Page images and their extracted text
§

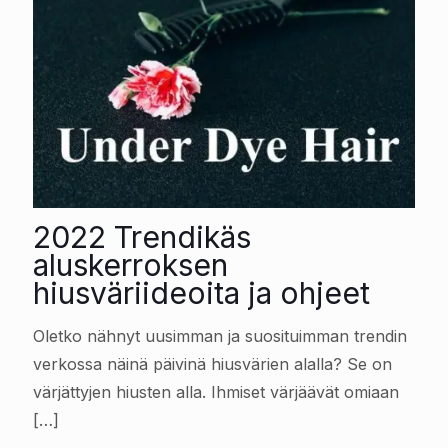
2022 Trendikäs
aluskerroksen
hiusväriideoita ja ohjeet
Oletko nähnyt uusimman ja suosituimman trendin
verkossa näinä päivinä hiusvärien alalla? Se on
värjättyjen hiusten alla. Ihmiset värjäävät omiaan
[…]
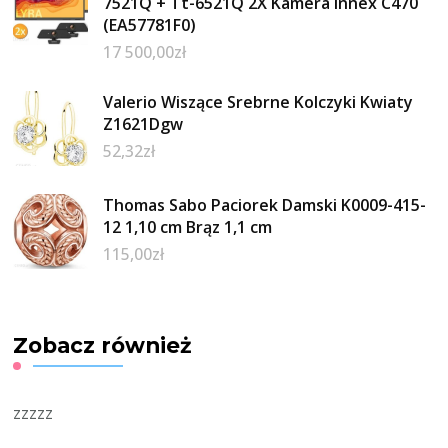
7521Q + Tt-6521Q 2X Kamera Innex C470
(EA57781F0)
17 500,00
zł
Valerio Wiszące Srebrne Kolczyki Kwiaty
Z1621Dgw
52,32
zł
Thomas Sabo Paciorek Damski K0009-415-
12 1,10 cm Brąz 1,1 cm
115,00
zł
Zobacz również
zzzzz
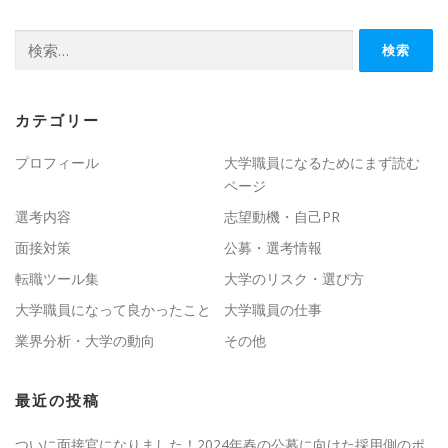
検
索:
カテゴリー
プロフィール
大学職員になるためにまず読む
ページ
選考内容
志望動機・自己PR
面接対策
公募・選考情報
転職ツール集
大学のリスク・選び方
大学職員になって良かったこと
大学職員の仕事
業界分析・大学の動向
その他
最近の投稿
ついに面接官になりました！2024年春の公募に向けた採用側のポ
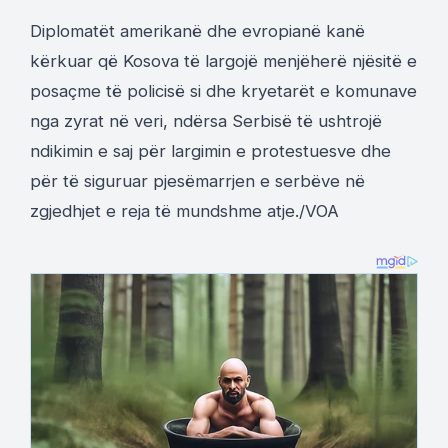
Diplomatët amerikanë dhe evropianë kanë
kërkuar që Kosova të largojë menjëherë njësitë e
posaçme të policisë si dhe kryetarët e komunave
nga zyrat në veri, ndërsa Serbisë të ushtrojë
ndikimin e saj për largimin e protestuesve dhe
për të siguruar pjesëmarrjen e serbëve në
zgjedhjet e reja të mundshme atje./VOA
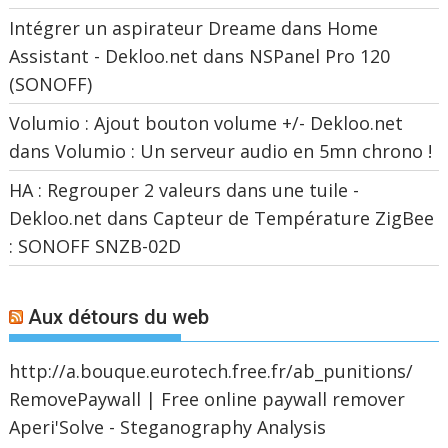
Intégrer un aspirateur Dreame dans Home
Assistant - Dekloo.net
dans
NSPanel Pro 120
(SONOFF)
Volumio : Ajout bouton volume +/- Dekloo.net
dans
Volumio : Un serveur audio en 5mn chrono !
HA : Regrouper 2 valeurs dans une tuile -
Dekloo.net
dans
Capteur de Température ZigBee
: SONOFF SNZB-02D
Aux détours du web
http://a.bouque.eurotech.free.fr/ab_punitions/
RemovePaywall | Free online paywall remover
Aperi'Solve - Steganography Analysis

§

* _To do_: Write out all the text in the records line for line, with no changes. Leave the pictures out of your answer.

* _Output for this exercise_:
2022 Trendikäs
aluskerroksen
hiusväriideoita ja ohjeet
Oletko nähnyt uusimman ja suosituimman trendin
verkossa näinä päivinä hiusvärien alalla? Se on
värjättyjen hiusten alla. Ihmiset värjäävät omiaan
[…]
7521Q + Tt-6521Q 2X Kamera Innex C470
(EA57781F0)
17 500,00
zł
Valerio Wiszące Srebrne Kolczyki Kwiaty
Z1621Dgw
52,32
zł
Thomas Sabo Paciorek Damski K0009-415-
12 1,10 cm Brąz 1,1 cm
115,00
zł
Zobacz również
zzzzz
検
索:
カテゴリー
プロフィール
大学職員になるためにまず読む
ページ
選考内容
志望動機・自己PR
面接対策
公募・選考情報
転職ツール集
大学のリスク・選び方
大学職員になって良かったこと
大学職員の仕事
業界分析・大学の動向
その他
最近の投稿
ついに面接官になりました！2024年春の公募に向けた採用側のポ
Diplomatët amerikanë dhe evropianë kanë
kërkuar që Kosova të largojë menjëherë njësitë e
posaçme të policisë si dhe kryetarët e komunave
nga zyrat në veri, ndërsa Serbisë të ushtrojë
ndikimin e saj për largimin e protestuesve dhe
për të siguruar pjesëmarrjen e serbëve në
zgjedhjet e reja të mundshme atje./VOA
Intégrer un aspirateur Dreame dans Home
Assistant - Dekloo.net
dans
NSPanel Pro 120
(SONOFF)
Volumio : Ajout bouton volume +/- Dekloo.net
dans
Volumio : Un serveur audio en 5mn chrono !
HA : Regrouper 2 valeurs dans une tuile -
Dekloo.net
dans
Capteur de Température ZigBee
: SONOFF SNZB-02D
Aux détours du web
http://a.bouque.eurotech.free.fr/ab_punitions/
RemovePaywall | Free online paywall remover
Aperi'Solve - Steganography Analysis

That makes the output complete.